CANDID CONVERSATIONS

Candid Conversations

This workshop will help people to communicate in an open and honest way. Why is this important? Because organisations with an open communication and feedback culture thrive.

Being able to have a candid conversation is a skill that comes with practice.

Employees will learn why and how to seek feedback, receive it graciously and give respectful feedback to their colleagues.

  • For people at all levels in your organisation.
  • Full day course. Half-day option available.
  • Run at your offices or virtual classroom
  • Understand the benefits of a candid conversation culture
  • Understand how people are different and how to flex their style
  • Request and receive feedback; understand why it is important and how to do it well
  • Deal with criticism
  • Listen actively
  • Communicate assertively and understand the difference between aggressive and passive communication
  • Give regular positive feedback – not praise
  • Give constructive feedback.

Our facilitator will adapt the content and workshop style of this candid conversations course to the needs of the group.

The following is a one-day program outline, which we can cut to a half-day workshop based on agreed topics.

Introduction and workshop overview

Participants will understand the objectives of the course and link them with their personal objectives.

Why a candid conversation culture?

The group will talk about the benefits of an organisational culture where communication is open and honest. Where relevant we will link the program to the organisational values.

Adapting to different communication styles

Participants will learn to identify four behavioural types: Drivers, Expressives, Amiables and Analyticals. Through a self-assessment team members will find out their own style and they learn some tips in dealing with other styles.

Asking for feedback

Through the Johari Window particpants will explore the benefits of receiving feedback and how to ask for it.

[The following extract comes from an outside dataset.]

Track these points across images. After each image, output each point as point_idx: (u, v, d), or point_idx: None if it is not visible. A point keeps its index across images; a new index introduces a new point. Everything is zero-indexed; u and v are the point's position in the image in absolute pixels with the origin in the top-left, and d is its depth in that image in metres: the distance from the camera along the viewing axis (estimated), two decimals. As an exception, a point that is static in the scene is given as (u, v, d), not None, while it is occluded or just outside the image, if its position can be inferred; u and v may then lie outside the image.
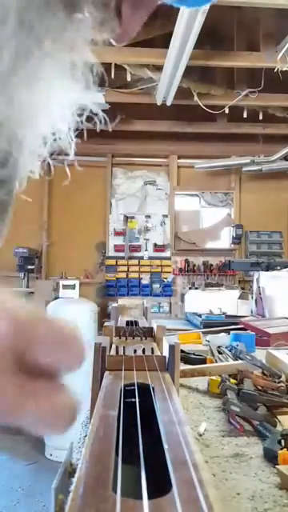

Receiving feedback and dealing with criticism

Receiving constructive feedback is tough.  And awkward. Attendees will discuss how to deal with feedback and the emotions that go with it. They will learn how to develop the emotional intelligence to choose their reaction instead of responding to their impulses.

Active listening

Participants will learn techniques to show they’re listening.

Giving feedback

Giving good feedback is such an important skill. Participants will learn to use the SBIA model to give positive and constructive feedback.

Getting over feedback fear

Giving constructive feedback is challenging for most of us. We’d rather avoid those tricky conversations. The group will look at what holds people back and how to build up courage to assertively give feedback.

Planning and having a challenging conversation

Participants practice using a framework for having any difficult conversation: how to open; how to follow through, and how to close.

Dealing with resistance

What if the other person is offended or denies the topic of feedback? The team will learn to deal with push-back.

Follow-through

We know that the most valuable part of training is putting the new skills into actual use in day-to-day work. We ask the attendees to set concrete goals and make themselves accountable so that the value of attending has a far-reaching impact, and the organisation starts to benefit from their new skills.

Open conversations allow for “a bulls**t-free zone where people love their work and working together.”

-Kim Scott, co-founder of Candor. Inc

Emotional intelligence (EI or EQ) - the capability of individuals to recognise and manage their emotions and those of others.

Being aware of the concept of EQ and then developing it is essential for employees, regardless of their role. High EQ is no longer an add-on but a ‘must-have.’

Workplace conversations

Learning how to have candid conversations at work requires a degree of assertiveness. How do you rate your assertiveness? How would you answer the following questions?

Are you able to:

  • Set expectations and goals for your team?
  • Handle difficult people and situations?
  • Create positive team relationships?
  • Negotiate tricky situations and stand up for yourself in a polite but firm way?
Whether or not you feel confident in all the above, it is worth noting that as well as being being assertive, can you be assertive and remain compassionate? If you are in a leadership position are you able to assert authority while displaying emotional intelligence to show sensitivity to your team member’s feelings? To be an assertive manager, your team must understand their duties and respect your authority as a leader. Instead of dominating employees, you support your team and allow them to flourish. Here are some things to consider:
  1. Set boundaries
Be friendly but at work you need to maintain professionalism and firm in your requests and decisions. Set clear boundaries and expectations, so your team members understand the conditions for their success and can count on you for consistency.
  1. Listen
Listen carefully and actively to what you team members are saying, especially when they are raising concerns. Ask questions to understand the full picture and if you do disagree then be sure to explain your reasoning.
  1. Set clear expectations
At the beginning of every project, explain the expected results and how success will be measured. Allow employees to ask clarifying questions to be sure they understand the scope of their responsibilities.
  1. Give honest feedback
Feedback should happen often and consistently so that your team get used to hearing the good and the bad. Often feedback is only given when someone is underperforming. Create an environment where feedback becomes routine, so that when there are issues your team can see that you are taking a balanced view and respect your honesty.
  1. Support your team
Make an effort to work alongside your team, to collaborate and co-operate. This shows that you have a shared goal and purpose which can inspire them to put in the extra yards. Assertiveness and maintaining open communication lines are skills that can be learned. After reading the above, can you think of one thing that you can start doing (or stop doing) from today to be more open and assertive with your team?